Deanna Young

How do you balance work and life?

Throughout the various stages of my life, like many professional women, I often revisit the question – how can I find balance between the demands of my work, family, and self?  We’re expected to be constantly available to address personal and work emails, social media and schedules across multiple time zones, personalities and cultures. Thus, finding equilibrium in such a dynamic environment can seem like an insurmountable challenge.

The word “balance” often leaves many of us feeling discouraged.  Finding balance becomes a burden and the discouragement of failure becomes a millstone of personal disappointment that can be demoralizing. To counter this destructive pattern, I constantly remind myself that it is completely unrealistic and unproductive to focus on a “perfect” balance.

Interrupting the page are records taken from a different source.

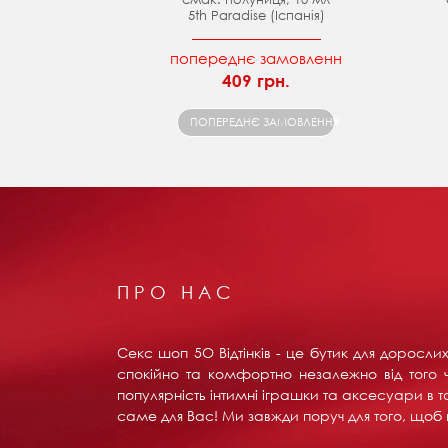
5th Paradise (Іспанія)
попереднє замовленн
409 грн.
ПОПЕРЕДНЄ ЗАМОВЛЕННЯ
ПРО НАС
Секс шоп 5О Відтінків - це бутик для доросл
спокійно та комфортно незалежно від того ч
популярність інтимні іграшки та аксесуари в т
саме для Вас! Ми завжди поруч для того, щоб в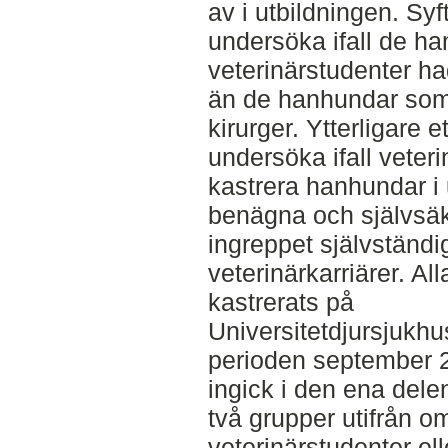
av i utbildningen. Syf
undersöka ifall de h
veterinärstudenter h
än de hanhundar som 
kirurger. Ytterligare e
undersöka ifall veter
kastrera hanhundar i 
benägna och självsäkr
ingreppet självständigt
veterinärkarriärer. A
kastrerats på
Universitetdjursjukh
perioden september 2
ingick i den ena dele
två grupper utifrån o
veterinärstudenter ell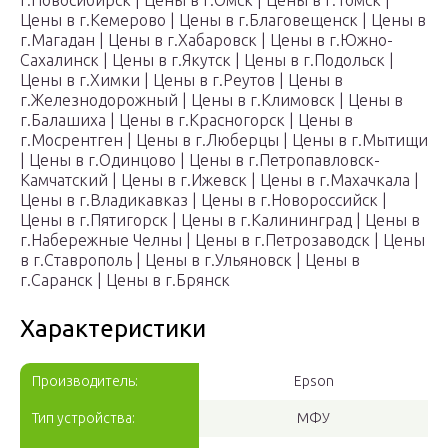
г.Новосибирск | Цены в г.Омск | Цены в г.Томск |
Цены в г.Кемерово | Цены в г.Благовещенск | Цены в
г.Магадан | Цены в г.Хабаровск | Цены в г.Южно-
Сахалинск | Цены в г.Якутск | Цены в г.Подольск |
Цены в г.Химки | Цены в г.Реутов | Цены в
г.Железнодорожный | Цены в г.Климовск | Цены в
г.Балашиха | Цены в г.Красногорск | Цены в
г.Мосрентген | Цены в г.Люберцы | Цены в г.Мытищи
| Цены в г.Одинцово | Цены в г.Петропавловск-
Камчатский | Цены в г.Ижевск | Цены в г.Махачкала |
Цены в г.Владикавказ | Цены в г.Новороссийск |
Цены в г.Пятигорск | Цены в г.Калининград | Цены в
г.Набережные Челны | Цены в г.Петрозаводск | Цены
в г.Ставрополь | Цены в г.Ульяновск | Цены в
г.Саранск | Цены в г.Брянск
Характеристики
Производитель:
Epson
Тип устройства:
МФУ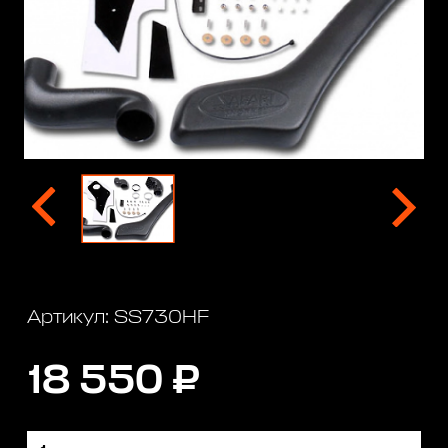
Артикул: SS730HF
18 550 ₽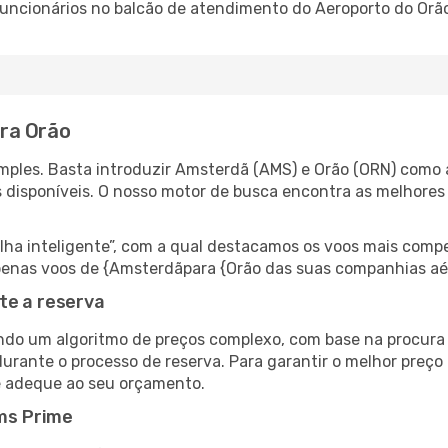
 funcionários no balcão de atendimento do Aeroporto do O
ra Orão
ples. Basta introduzir Amsterdã (AMS) e Orão (ORN) como a
s disponíveis. O nosso motor de busca encontra as melhores
 inteligente”, com a qual destacamos os voos mais compet
r apenas voos de {Amsterdãpara {Orão das suas companhias aé
te a reserva
do um algoritmo de preços complexo, com base na procura e
urante o processo de reserva. Para garantir o melhor preço 
e adeque ao seu orçamento.
ms Prime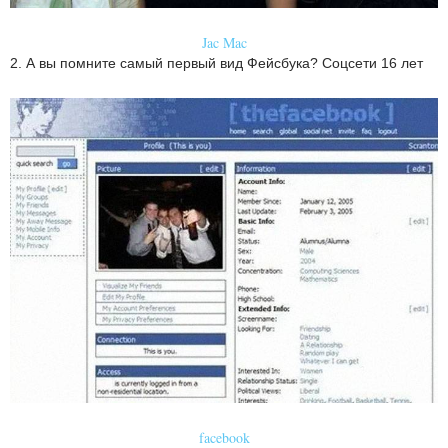
Jac Mac
2. А вы помните самый первый вид Фейсбука? Соцсети 16 лет
facebook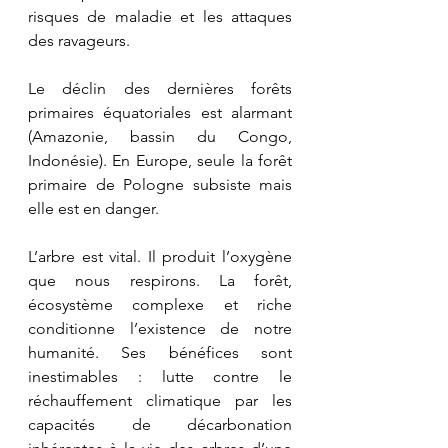
risques de maladie et les attaques 
des ravageurs.
Le déclin des dernières forêts 
primaires équatoriales est alarmant 
(Amazonie, bassin du Congo, 
Indonésie). En Europe, seule la forêt 
primaire de Pologne subsiste mais 
elle est en danger. 
L’arbre est vital. Il produit l’oxygène 
que nous respirons. La forêt, 
écosystème complexe et riche 
conditionne l’existence de notre 
humanité. Ses bénéfices sont 
inestimables : lutte contre le 
réchauffement climatique par les 
capacités de décarbonation 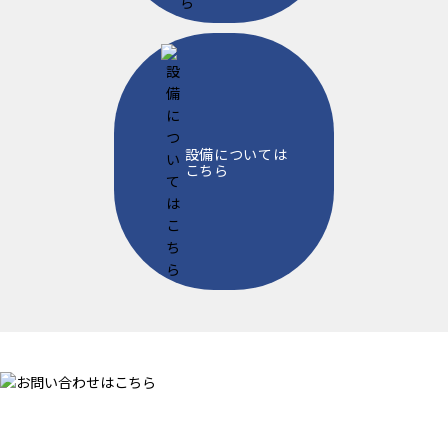
設備については
こちら
CONTACT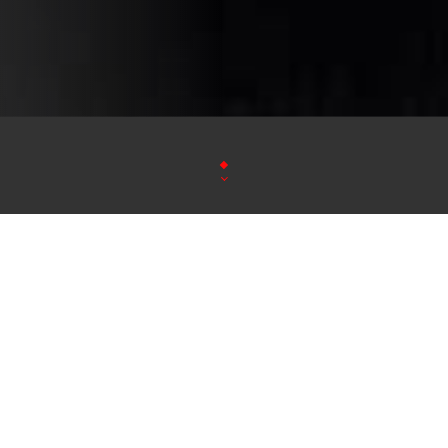
Bienvenue à Tikka Restauran
Découvrez une expérience culinaire authentique
Restaurant Indien. Nous vous invitons à savourer le
l'Inde, dans une ambiance chaleureuse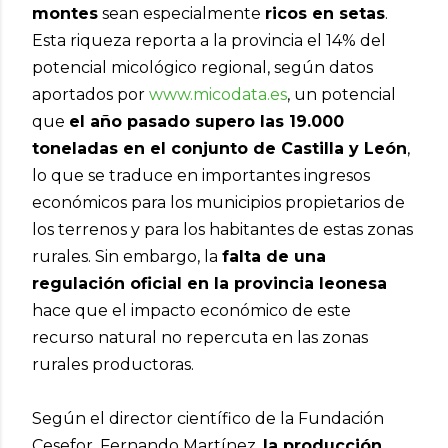
montes
sean especialmente
ricos en setas
.
Esta riqueza reporta a la provincia el 14% del
potencial micológico regional, según datos
aportados por
www.micodata.es
, un potencial
que
el año pasado supero las 19.000
toneladas en el conjunto de Castilla y León
,
lo que se traduce en importantes ingresos
económicos para los municipios propietarios de
los terrenos y para los habitantes de estas zonas
rurales. Sin embargo, la
falta de una
regulación oficial en la provincia leonesa
hace que el impacto económico de este
recurso natural no repercuta en las zonas
rurales productoras.
Según el director científico de la Fundación
Cesefor, Fernando Martínez,
la producción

Rather, I shift my energy from “finding balance” to “experiencing purpose” through three mental exercises that I believe are critical to creating a meaningful life – reflection, intention and integration.  Over the years, I have applied these principals to my life in the following ways:

  • Reflection is necessary to understand where you are and where you want to be. It helps you ascertain which actions you need to continue or reinforce which actions to cease. Through reflection, I become self-aware and hone my empathy for those around me.
  • Intention is about defining your personal daily mission and ensuring it is aligned with your overall goals. I work to envision the life that I want to live. I use the help of my personal and professional support system to root out biases and keep me focused. By defining my daily intentions, I remain true to who I am and who I want to be.
  • Integration of ideas and actions is the kinetic energy that drives me toward my completion of daily mission and personal vision. Each day, I stop to evaluate what’s ahead, and I set priorities to integrate the things that are significant to me, my family, and those in my workplace. 

Through these exercises, I have learned to respond, rather than react, to life’s ever-changing challenges and opportunities. In doing so, I find myself more “present in the moment” with my family, work and myself. So, my advice is simple – start focusing on your passion, your intentions and your means to create a life that integrates all the things that are important for you.  It’s your life–make it meaningful.